Pese a que no es una ruta comercial consolidada, el paso por estrecho de Bering y el trayecto por el Ártico hasta los puertos europeos y norteamericanos del Atlántico Norte  viene ganando protagonismo para las compañías navieras en los últimos años: en 2010, solamente cuatro buques utilizaron este paso, pero en 2012 lo hicieron 46 naves.  Es que para el capitalismo el impacto negativo de la acción humana sobre el medio ambiente, lejos de ser una preocupación, se convierte en una ventaja comparativa.
 
La ruta marítima del noreste del Artico: de China
al mercado europeo (infografía tomada de El País).

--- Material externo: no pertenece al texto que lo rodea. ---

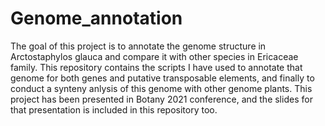 # Genome_annotation
The goal of this project is to annotate the genome structure in Arctostaphylos glauca and compare it with other species in Ericaceae family. This repository contains the scripts I have used to annotate that genome for both genes and putative transposable elements, and finally to conduct a synteny anlysis of this genome with other genome plants. This project has been presented in Botany 2021 conference, and the slides for that presentation is included in this repository too. 

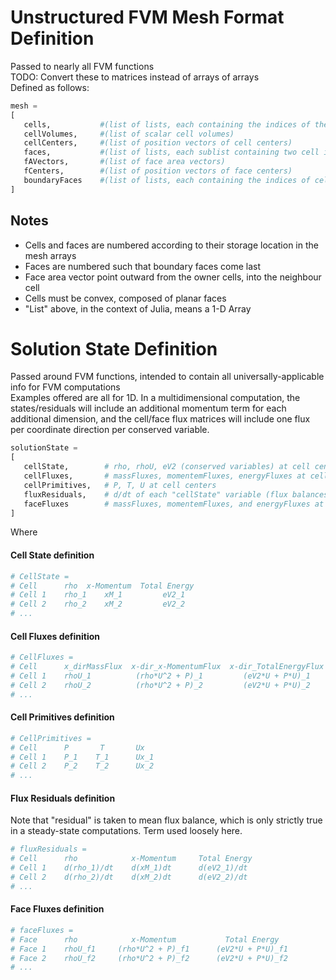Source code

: # Unstructured FVM Mesh Format Definition
Passed to nearly all FVM functions  
TODO: Convert these to matrices instead of arrays of arrays  
Defined as follows:  
```julia
mesh =
[
   cells,           #(list of lists, each containing the indices of the faces that make up the cell)  
   cellVolumes,     #(list of scalar cell volumes)  
   cellCenters,     #(list of position vectors of cell centers)  
   faces,           #(list of lists, each sublist containing two cell indices: the owner cell and the neighbour cell)  
   fAVectors,       #(list of face area vectors)  
   fCenters,        #(list of position vectors of face centers)  
   boundaryFaces    #(list of lists, each containing the indices of cells on the ith boundary)  
]
```

## Notes
- Cells and faces are numbered according to their storage location in the mesh arrays
- Faces are numbered such that boundary faces come last
- Face area vector point outward from the owner cells, into the neighbour cell
- Cells must be convex, composed of planar faces
- "List" above, in the context of Julia, means a 1-D Array

# Solution State Definition
Passed around FVM functions, intended to contain all universally-applicable info for FVM computations  
Examples offered are all for 1D. In a multidimensional computation, the states/residuals will include an additional momentum term for each additional dimension, and the cell/face flux matrices will include one flux per coordinate direction per conserved variable.
```julia
solutionState =  
[  
   cellState,        # rho, rhoU, eV2 (conserved variables) at cell centers
   cellFluxes,       # massFluxes, momentemFluxes, energyFluxes at cell centers
   cellPrimitives,   # P, T, U at cell centers
   fluxResiduals,    # d/dt of each "cellState" variable (flux balances for each cell)
   faceFluxes        # massFluxes, momentemFluxes, and energyFluxes at face centers
]  
```
Where  
#### Cell State definition
```julia
# CellState =
# Cell      rho  x-Momentum  Total Energy
# Cell 1    rho_1    xM_1         eV2_1
# Cell 2    rho_2    xM_2         eV2_2
# ...
```
#### Cell Fluxes definition
```julia
# CellFluxes =
# Cell      x_dirMassFlux  x-dir_x-MomentumFlux  x-dir_TotalEnergyFlux
# Cell 1    rhoU_1          (rho*U^2 + P)_1         (eV2*U + P*U)_1
# Cell 2    rhoU_2          (rho*U^2 + P)_2         (eV2*U + P*U)_2
# ...
```
#### Cell Primitives definition
```julia
# CellPrimitives =
# Cell      P       T       Ux
# Cell 1    P_1    T_1      Ux_1
# Cell 2    P_2    T_2      Ux_2
# ...
```
#### Flux Residuals definition
Note that "residual" is taken to mean flux balance, which is only strictly true in a steady-state computations. Term used loosely here.
```julia
# fluxResiduals =
# Cell      rho            x-Momentum     Total Energy
# Cell 1    d(rho_1)/dt    d(xM_1)dt      d(eV2_1)/dt
# Cell 2    d(rho_2)/dt    d(xM_2)dt      d(eV2_2)/dt
# ...
```
#### Face Fluxes definition
```julia
# faceFluxes =
# Face      rho            x-Momentum           Total Energy
# Face 1    rhoU_f1     (rho*U^2 + P)_f1      (eV2*U + P*U)_f1
# Face 2    rhoU_f2     (rho*U^2 + P)_f2      (eV2*U + P*U)_f2
# ...
```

En lo que parece ser un gesto de resignación política, intelectual y bioética frente al dramático problema del deshielo de los polos, los analistas chinos confían en el potencial de esta vía marítima para los próximos años: según el corresponsal de El País en Pekín, “alrededor del 90% del comercio exterior de la segunda economía del mundo es realizado por mar, y los expertos chinos creen que el 15% circulará por el Ártico para 2020. Europa es uno de los mayores socios comerciales de China, con unos intercambios bilaterales de casi 550.000 millones de dólares (413.490 millones de euros) en 2012”.
 
Como política estratégica de la que apunta a ser la principal potencia global en las próximas décadas, esta noticia no podía ser peor, especialmente porque sugiere una ignora deliberada –igual a la de otros países industrializados- frente a los hallazgos científicos sobre el cambio climático.
 
El Informe Geo 5 (2012) del Programa de Naciones Unidas para el Medio Ambiente (PNUMA), por ejemplo,  da cuenta de que la región del Ártico, ese posible espacio de disputa geopolítica y económica del futuro cercano, donde se ubican yacimientos de petróleo y gas natural hasta ahora inaccesibles, es la que reporta el mayor aumento de temperatura de las últimas décadas.  Esto amplifica los efectos del cambio climático (una retroalimentación positiva, como la definen los especialistas) y explica “la rápida disminución del área del casquete polar marino”, en particular, “del hielo más antiguo y grueso”. La desaparición de este casquete, que cumple importantes funciones como regulador térmico entre el océano y la atmósfera, tiene consecuencias en el orden del comportamiento atmosférico, porque altera “las rutas de las tormentas, los patrones de precipitación y las condiciones que conducen a ondas de calor y olas de frío”. Como señala el informe del PNUMA, “el patrón atmosférico que está surgiendo, de un Océano Ártico cálido y continentes fríos, favorece frentes árticos de aire frío más frecuentes y severos durante la temporada fría, las cuales afectan el bienestar de cientos de millones de personas que habitan en latitudes medias del hemisferio norte” (Geo 5, p. 193).
 
Por supuesto, el carácter depredador del capitalismo y de las distintas expresiones de modelos de desarrollo basados en el sometimiento de la naturaleza y la explotación irracional e insostenible de sus recursos, desdeña cualquier consideración sobre estos impactos. Es que allí donde el sentido común, la conciencia ambiental y las investigaciones científicas advierten de una amenaza terrible para la biodiversidad y para la supervivencia de la especie humana, la lógica de la autodestrucción solo ve una oportunidad para profundizar los procesos de acumulación capitalista… aunque eso nos acerque cada vez más, y de un modo irreversible, al colapso ambiental y civilizatorio.